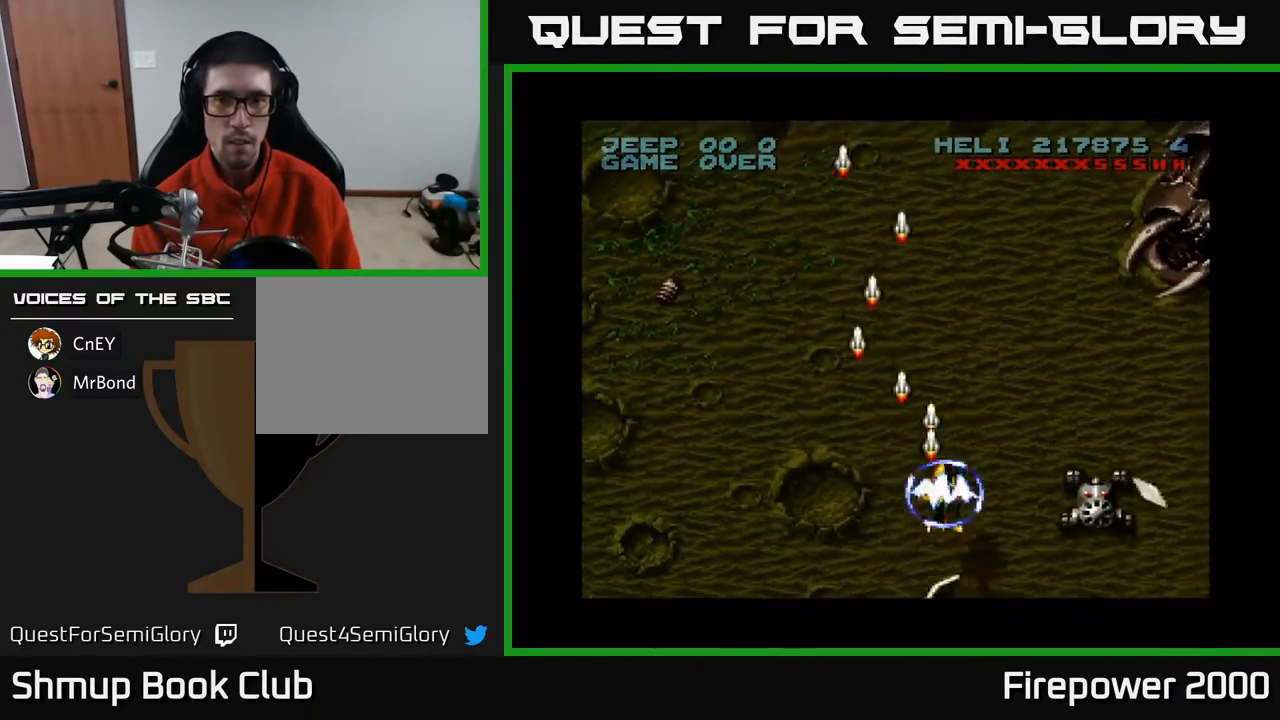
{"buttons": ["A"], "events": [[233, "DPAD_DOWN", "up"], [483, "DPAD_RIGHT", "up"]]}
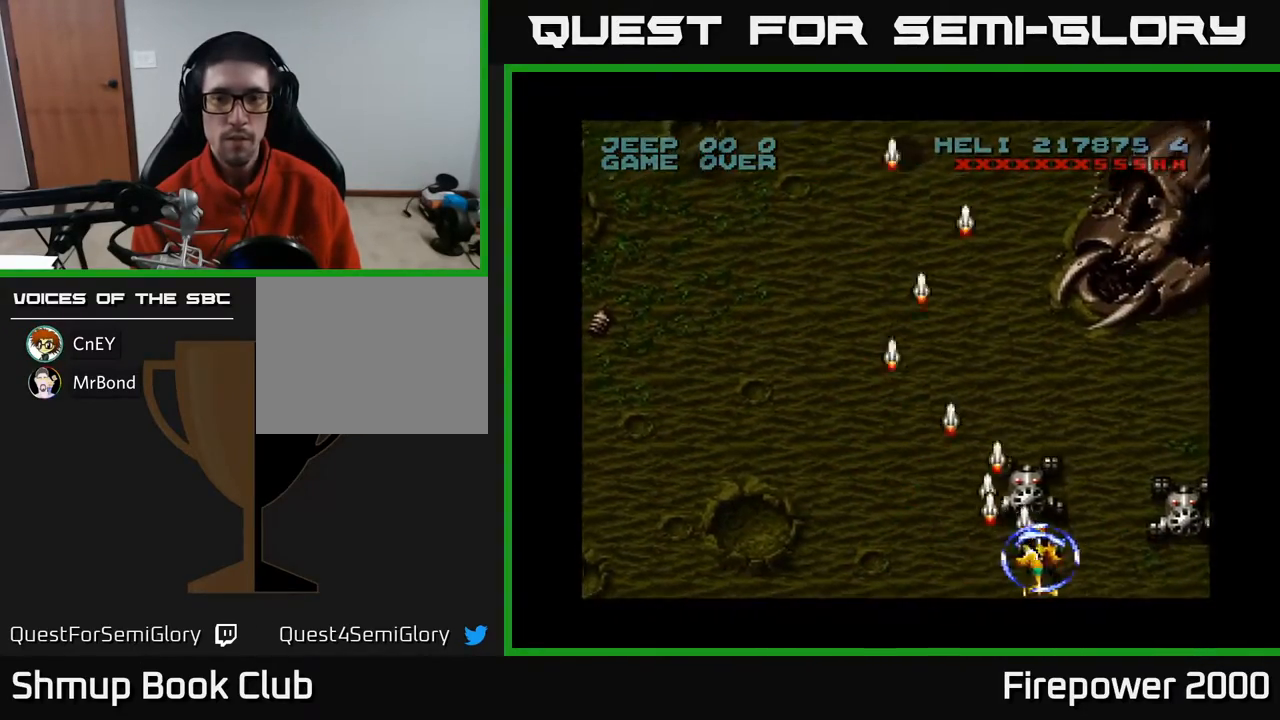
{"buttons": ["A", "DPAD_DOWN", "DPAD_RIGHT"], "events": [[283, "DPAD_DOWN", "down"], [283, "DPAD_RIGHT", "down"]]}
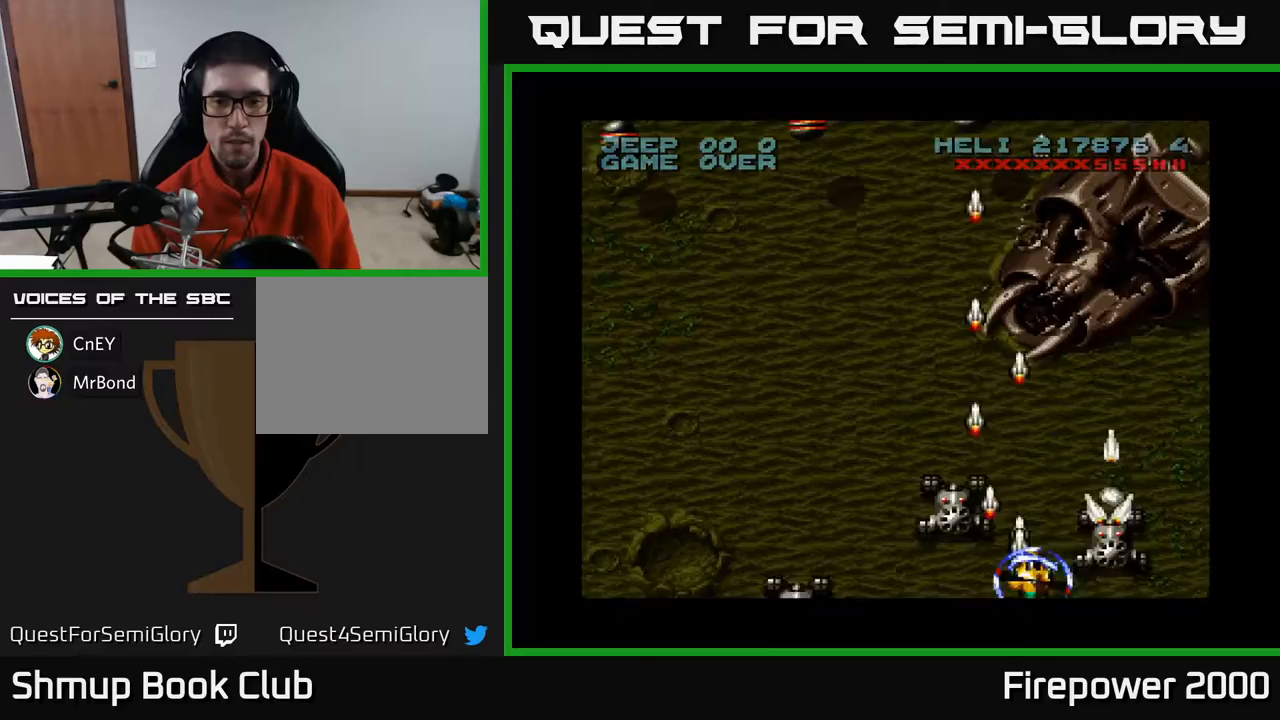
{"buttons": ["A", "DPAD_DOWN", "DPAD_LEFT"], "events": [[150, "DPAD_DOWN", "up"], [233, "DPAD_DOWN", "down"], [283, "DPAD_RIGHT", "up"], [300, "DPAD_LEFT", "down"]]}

========

> Work item: Go through the listing above and write it all out exactly, leaving out any picture.

> Response area:
{"buttons": ["A"], "events": [[233, "DPAD_DOWN", "up"], [483, "DPAD_RIGHT", "up"]]}
{"buttons": ["A", "DPAD_DOWN", "DPAD_RIGHT"], "events": [[283, "DPAD_DOWN", "down"], [283, "DPAD_RIGHT", "down"]]}
{"buttons": ["A", "DPAD_DOWN", "DPAD_LEFT"], "events": [[150, "DPAD_DOWN", "up"], [233, "DPAD_DOWN", "down"], [283, "DPAD_RIGHT", "up"], [300, "DPAD_LEFT", "down"]]}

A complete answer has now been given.